Une procédure judiciaire transatlantique
Le 23 juillet 2025, une plainte pour diffamation a été déposée par Emmanuel Macron et son épouse Brigitte Macron devant un tribunal de l’État du Delaware, aux États-Unis. Cette action en justice vise Candace Owens, connue pour ses positions controversées sur les réseaux sociaux et ses podcasts à fort impact médiatique.

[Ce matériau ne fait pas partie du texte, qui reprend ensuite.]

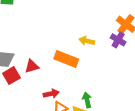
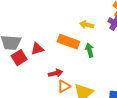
green arrow: (87, 100) -> (90, 50), moved

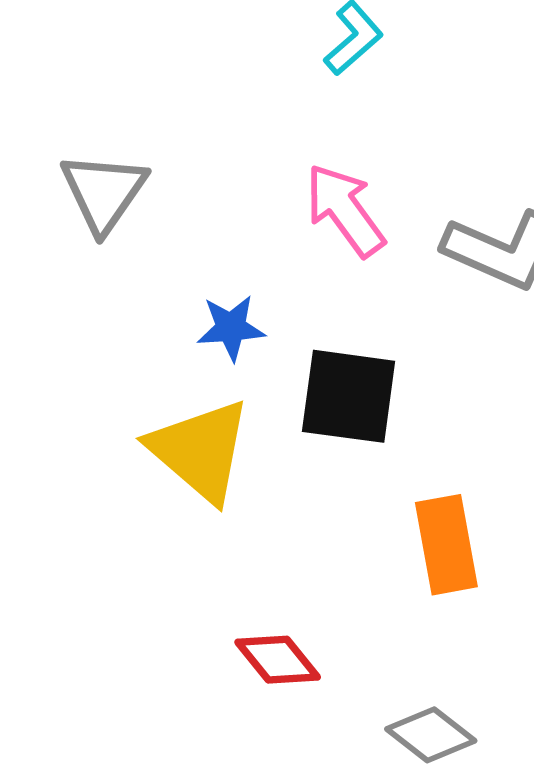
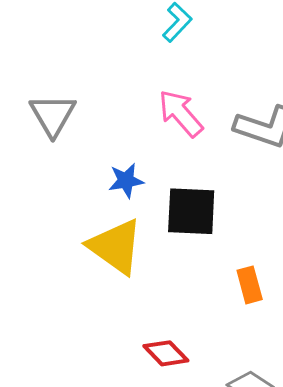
orange rectangle: (446, 545) -> (250, 285), size x0.7

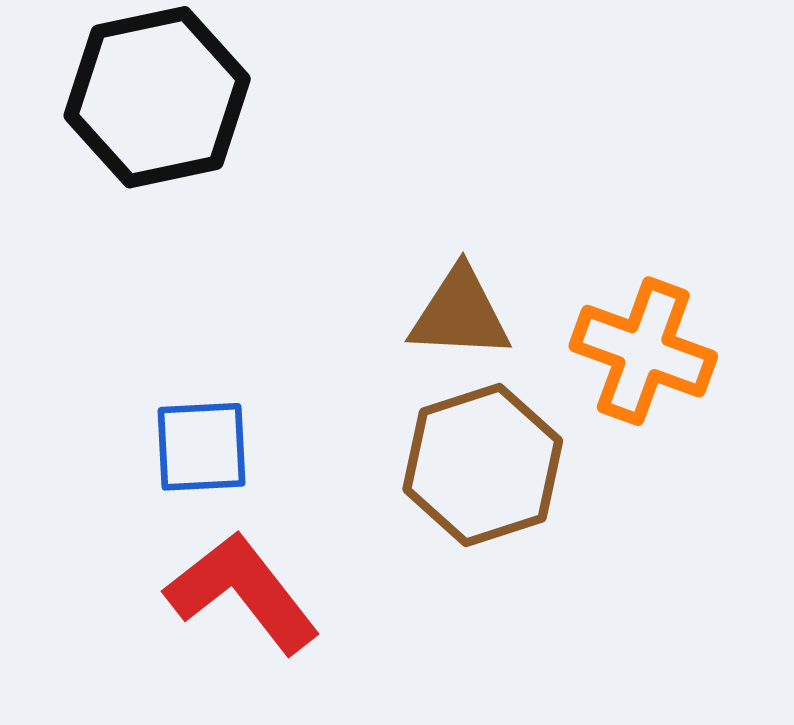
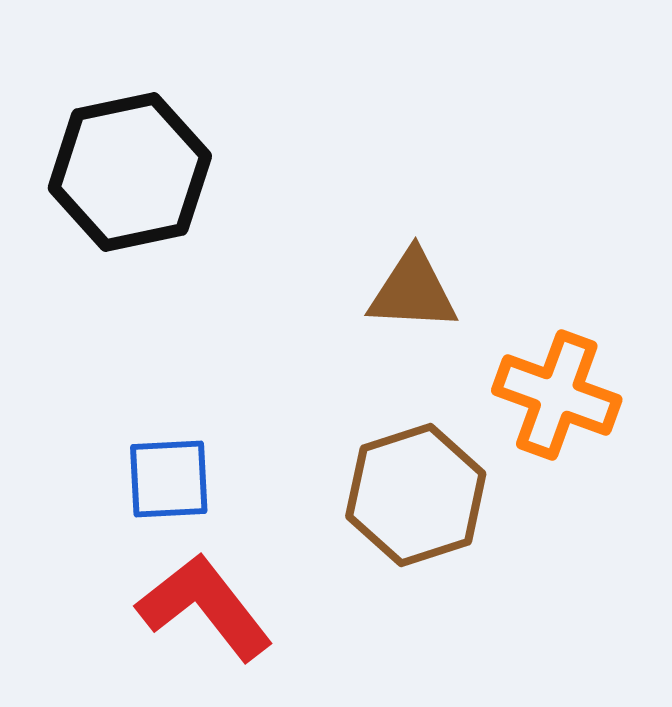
brown triangle: (460, 314) -> (413, 291), moved

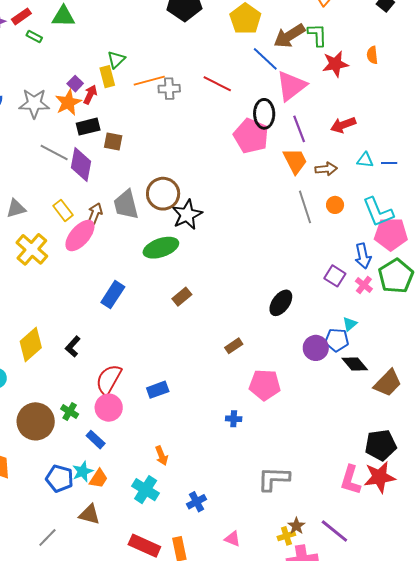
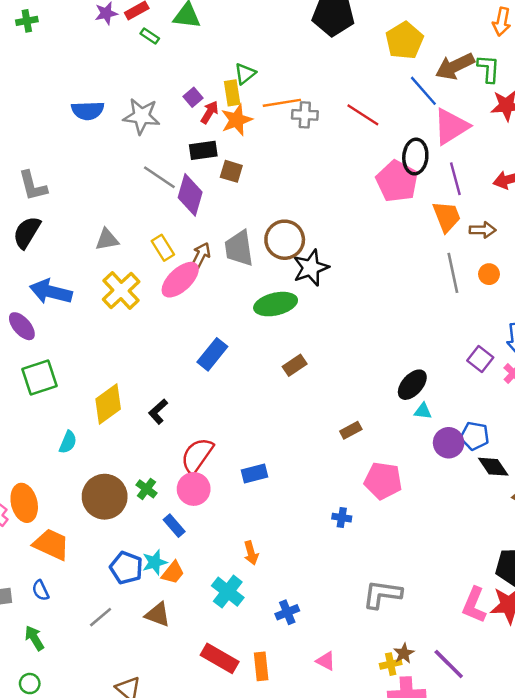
orange star: (68, 102) -> (237, 120), moved
cyan triangle: (350, 324) -> (423, 411), moved, turned 42
gray line: (47, 537) -> (101, 617), moved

Des accusations jugées « fantaisistes et diffamatoires »
Selon le dossier présenté au tribunal, Candace Owens aurait relayé durant plus d’un an une série de contenus prétendant que Brigitte Macron serait née de sexe masculin, et qu’elle aurait usurpé l’identité d’une autre personne. Les propos diffusés dans une série de huit épisodes de podcasts intitulée « Becoming Brigitte » vont encore plus loin, évoquant des thèses conspirationnistes impliquant des pratiques d’inceste, de contrôle mental et de fraude d’identité.
La plainte qualifie ces déclarations de « fausses », « infamantes » et visant à « nuire délibérément à l’image publique et personnelle » du chef de l’État et de sa femme. Elle souligne également que des documents prouvant l’illégalité et l’irréalité de ces accusations ont été transmis à Owens, sans effet.
Absence de rétractation, persistance de la campagne
Les époux Macron affirment avoir tenté d’obtenir un retrait volontaire des propos par voie amiable, fournissant des preuves pour contredire les allégations. Toutefois, Candace Owens aurait persisté, tournant leurs démarches en dérision et utilisant le scandale comme levier d’audience auprès de sa communauté en ligne.
Cette situation aurait provoqué une « campagne internationale de harcèlement » contre le couple présidentiel, avec des répercussions importantes sur leur vie privée et leur réputation. C’est dans ce contexte qu’ils réclament désormais des dommages et intérêts significatifs, censés avoir un effet dissuasif.
Un contexte judiciaire déjà actif en France
En France, deux figures publiques, Natacha Rey et Amandine Roy, avaient déjà été condamnées en septembre 2024 pour avoir tenu des propos similaires à ceux de Candace Owens. Elles avaient été reconnues coupables d’atteinte à la vie privée et de diffamation envers Brigitte Macron, et condamnées à verser des milliers d’euros de dommages, ainsi que 5 000 euros à Jean-Michel Trogneux, frère de la Première dame.
Cependant, un retournement a eu lieu le 10 juillet 2025, lorsque les deux femmes ont été relaxées en appel. Brigitte Macron et son frère ont aussitôt décidé de se pourvoir en cassation, relançant la procédure.